Yavuz'un göğsünde ki kafasını kaldırıp gözlerinin içine baktı. Kara gözler kehribar gözler ile kesişince Yavuz'un kaşları çatıldı. Yine dolmuştu sevdiğinin göz pınarları. Eli ile yanağına doğru süzülen yaşı sildi.
" Ben özür dilerim Yavuz o gün sana sormadan gittiğim için o pislik herifi hayatımıza, aramıza soktuğum için ve seni topraklarından kendimden istemeyerek de olsa mahrum bıraktığım için" Yavuz Leyla'nın gözlerinde akan her damla yaşı eli ile sildi. Saçlarına ve alnına öpücük kondurdu.
"Özür dileme güzelim olan oldu benimde çok hatam var. İkimizde bilemezdik böyle olacağını akıtma artık incilerini dayanamıyorum sen böyle yapınca.

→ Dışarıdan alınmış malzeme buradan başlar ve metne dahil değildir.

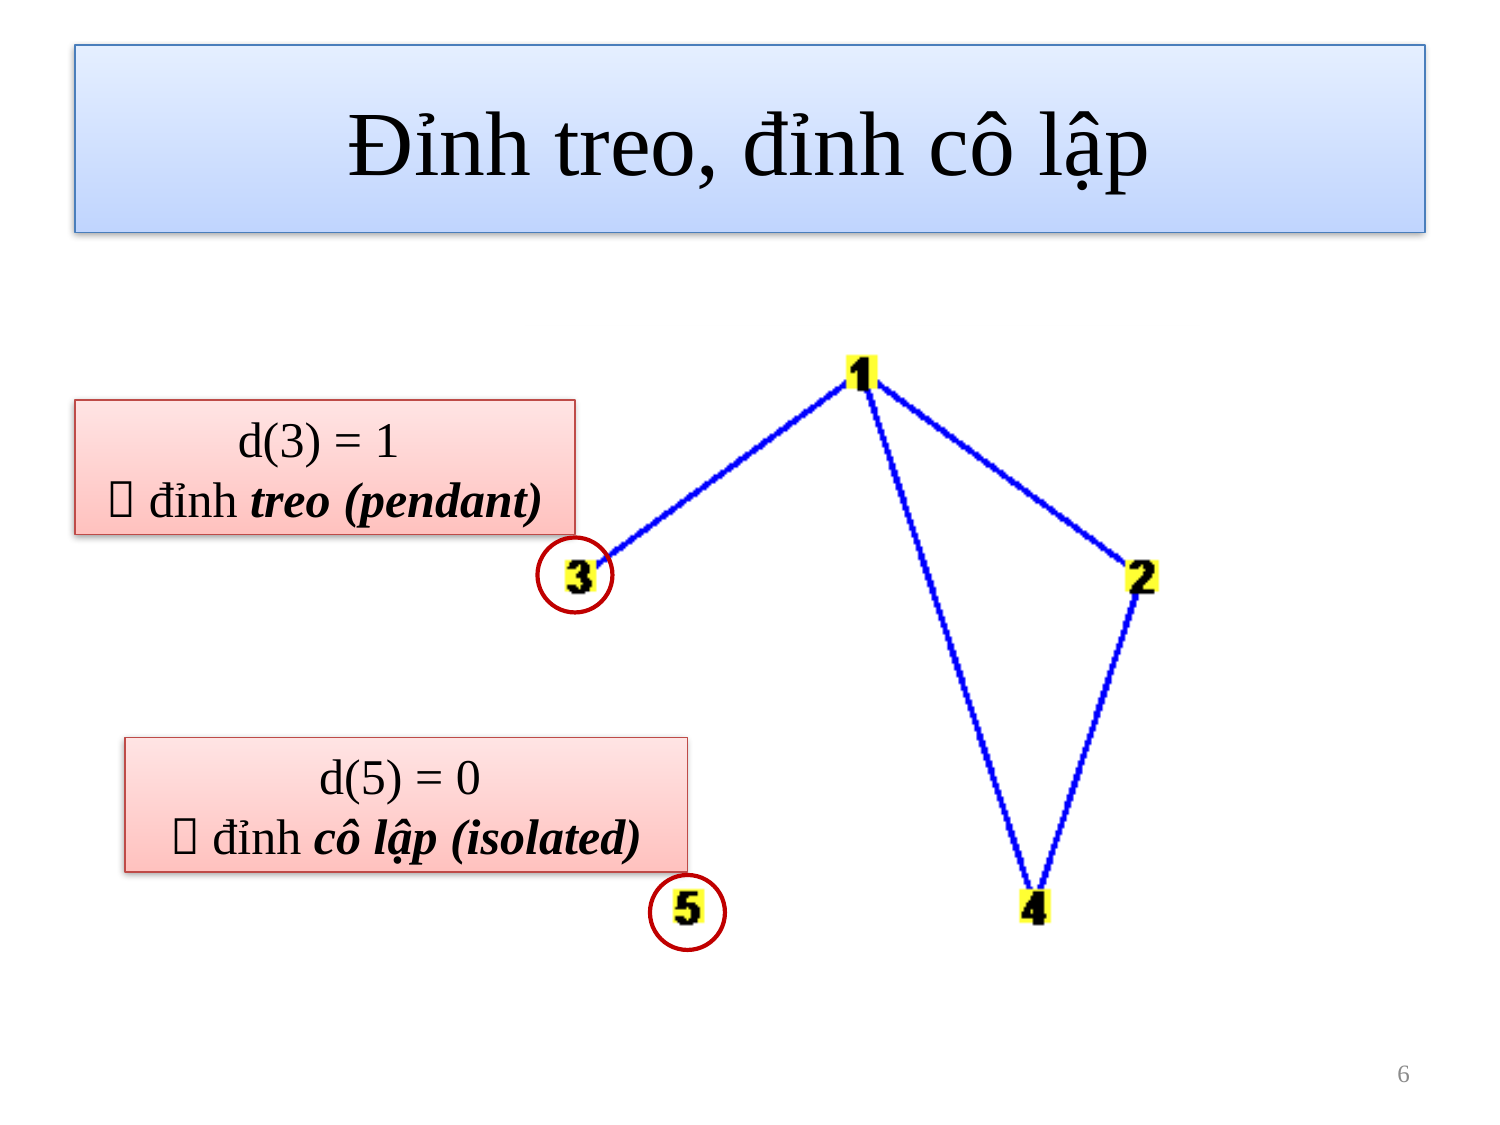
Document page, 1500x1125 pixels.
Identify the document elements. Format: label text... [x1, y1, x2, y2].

slide_number 6 [1074, 1042, 1425, 1103]
text_box d(3) = 1  đỉnh treo (pendant) [74, 399, 519, 535]
picture [524, 324, 1201, 956]
text_box d(5) = 0  đỉnh cô lập (isolated) [124, 737, 519, 873]
title Đỉnh treo, đỉnh cô lập [74, 44, 1426, 233]
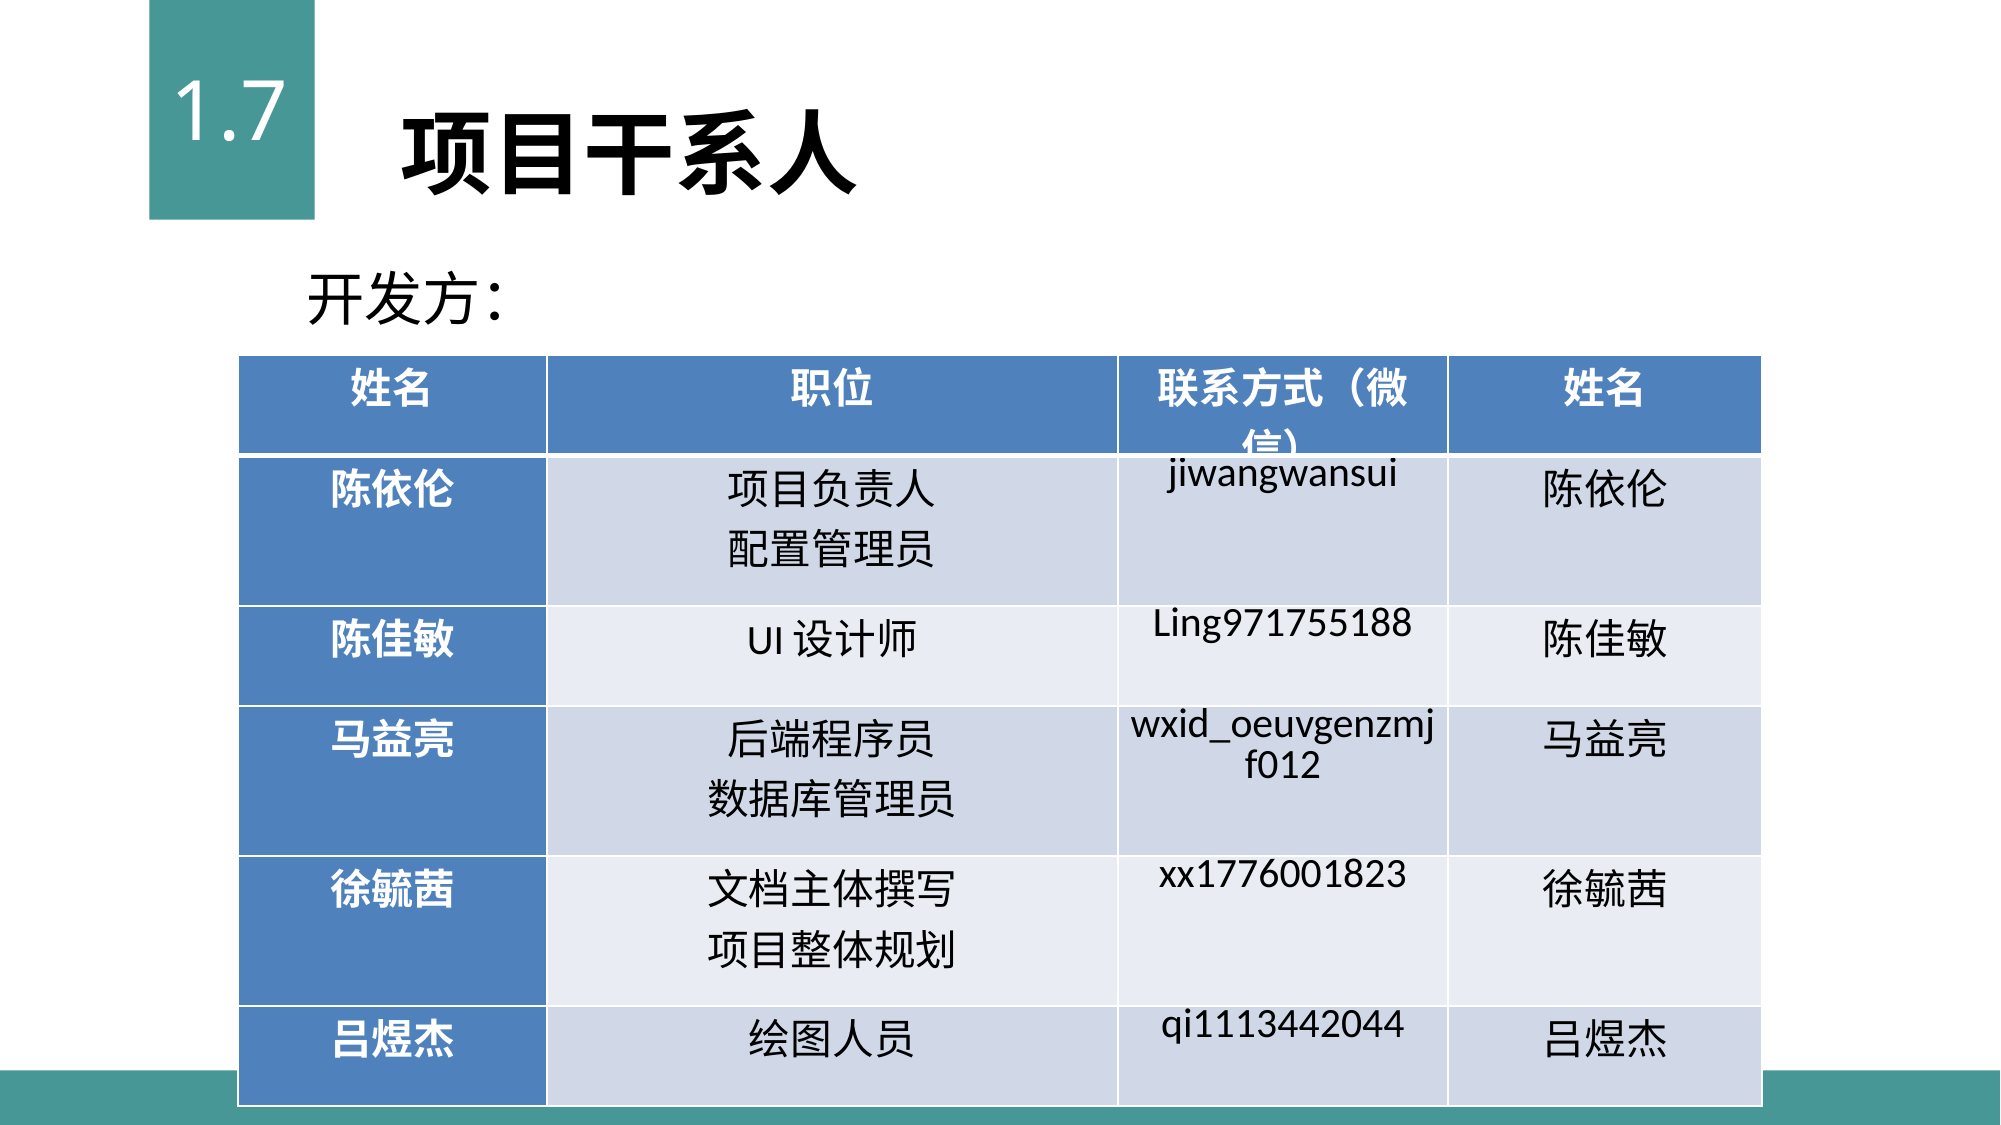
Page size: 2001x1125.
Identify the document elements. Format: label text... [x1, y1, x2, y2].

table_cell 陈佳敏 [1449, 607, 1761, 705]
table_cell 徐毓茜 [239, 857, 546, 1005]
table_cell 后端程序员 数据库管理员 [548, 707, 1117, 855]
table_cell xx1776001823 [1119, 857, 1447, 1005]
text_box [149, 0, 315, 220]
table_cell 陈依伦 [1449, 458, 1761, 605]
table_cell 徐毓茜 [1449, 857, 1761, 1005]
table_cell wxid_oeuvgenzmjf012 [1119, 707, 1447, 855]
text_box 1.7 [146, 50, 313, 165]
table_cell 文档主体撰写 项目整体规划 [548, 857, 1117, 1005]
text_box [0, 1070, 2000, 1125]
text_box 开发方： [291, 254, 717, 340]
table_cell 马益亮 [239, 707, 546, 855]
table_cell Ling971755188 [1119, 607, 1447, 705]
table_cell qi1113442044 [1119, 1007, 1447, 1105]
table_cell UI设计师 [548, 607, 1117, 705]
table_header 姓名 [239, 356, 546, 453]
table_cell jiwangwansui [1119, 458, 1447, 605]
table_cell 吕煜杰 [1449, 1007, 1761, 1105]
table_header 职位 [548, 356, 1117, 453]
text_box 项目干系人 [385, 88, 1426, 214]
table_cell 马益亮 [1449, 707, 1761, 855]
table_cell 陈佳敏 [239, 607, 546, 705]
table_header 姓名 [1449, 356, 1761, 453]
table_cell 绘图人员 [548, 1007, 1117, 1105]
table_cell 陈依伦 [239, 458, 546, 605]
table_cell 吕煜杰 [239, 1007, 546, 1105]
table_header 联系方式（微信） [1119, 356, 1447, 453]
table_cell 项目负责人 配置管理员 [548, 458, 1117, 605]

Kendime çok kızıyorum seni üzdüğüm ağlattığım , incittiğim hergün için lanet ediyorum kendime, nefret ediyorum kendimden. Lütfen artık ağlama yüzün de hep mutluluk olsun . Geçti gitti bak o günler artık yanındayım, yanımda, kollarımdasın ya gerisi boş. Seni çok seviyorum efulim" dedi ve Leyla'nın alnına tekrar bir öpücük kondurdu. Leyla dolu dolu gözleri ile baktı Yavuz'a "Bende seni çok seviyorum Çavreşamın" ( Karagozlum ) dedi ve yanağına bir buse kondurdu. Birbirlerine sarılarak huzurlu bir uykuya teslim oldular. Artık onlar için güzel günlerin başlangıcı idi.

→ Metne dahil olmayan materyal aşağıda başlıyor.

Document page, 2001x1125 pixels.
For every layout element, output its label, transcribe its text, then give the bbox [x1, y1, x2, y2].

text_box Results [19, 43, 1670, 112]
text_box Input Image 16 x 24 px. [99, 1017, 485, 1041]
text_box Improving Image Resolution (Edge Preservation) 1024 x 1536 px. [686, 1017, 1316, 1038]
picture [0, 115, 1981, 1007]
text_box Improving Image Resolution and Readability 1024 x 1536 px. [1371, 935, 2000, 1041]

Zaman acıya da, yaraya da merhem oluyordu. Kapanmaz dediğimiz yaralarımız sevdiğimizin tek bir sözü, bir gülüşü, bir dokunuşu veya öpüşü ile kabuk bağlıyor ve kapanıyordu. Acı da ,gözyaşı da sevdaya dair değil miydi? Yavuz ve Leyla da birbirlerine kara sevdalı idiler acının dibini görmüşlerdi bu uğurda artık mutlu olma vaktiydi....

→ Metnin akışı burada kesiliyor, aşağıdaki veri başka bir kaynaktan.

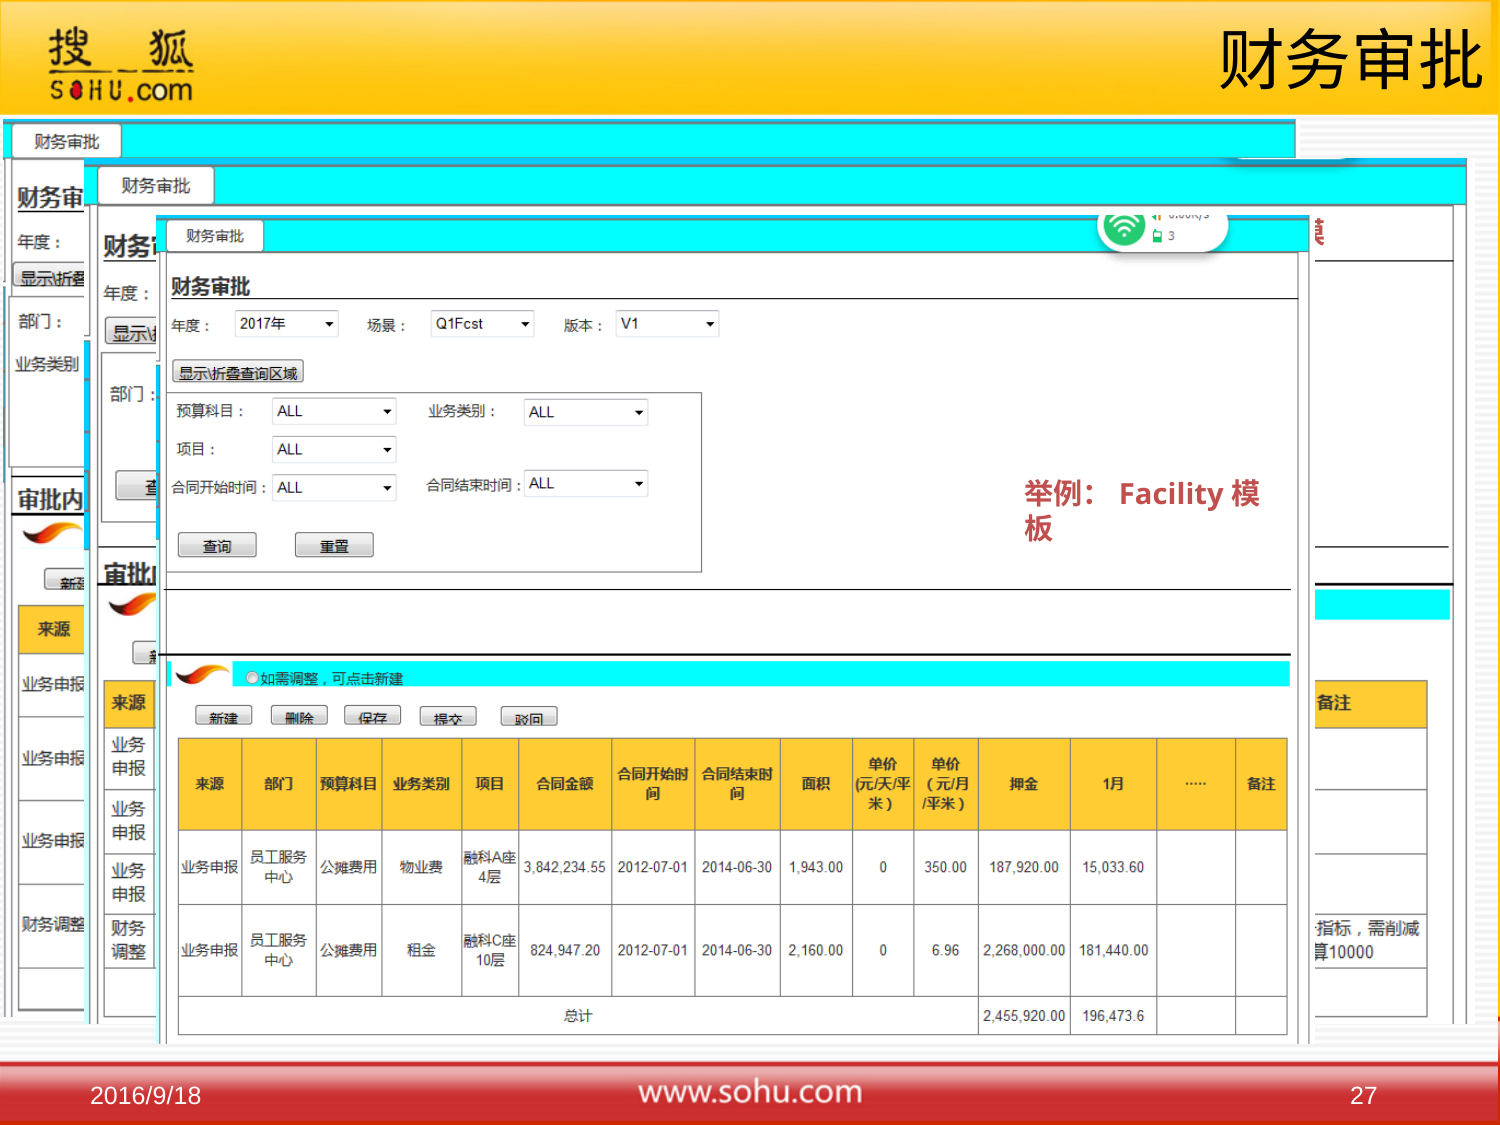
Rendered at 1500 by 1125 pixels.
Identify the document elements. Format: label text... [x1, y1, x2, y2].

slide_number 27 [1042, 1065, 1393, 1125]
picture [0, 0, 1500, 1125]
title 财务审批 [515, 0, 1500, 118]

***************************
Zeynep bir yanına Melek'i diğer yanına Dilek'i almış yatıyorlardı. Zeynep için uyuduğu en güzel uyku varlıklarına şükrettiği kardeşleri idi. Onların saçına rüzgar değse Zeynep üşürdü. Melike ise Asmin ile aynı odada kalacaktı.
" Eee anlatın bakayım naptınız ben yokken" Melek kıkırdadı kendisi okulunu okuyordu lakin ikizinin gönlü sevdaya düşmüs idi. Okulu bile gözü görmez olmuştu bu aşk yüzünden ama nasıl oluyorsa dersleri çok başarılı idi bunu da aşkın gücüne bağladı Melek.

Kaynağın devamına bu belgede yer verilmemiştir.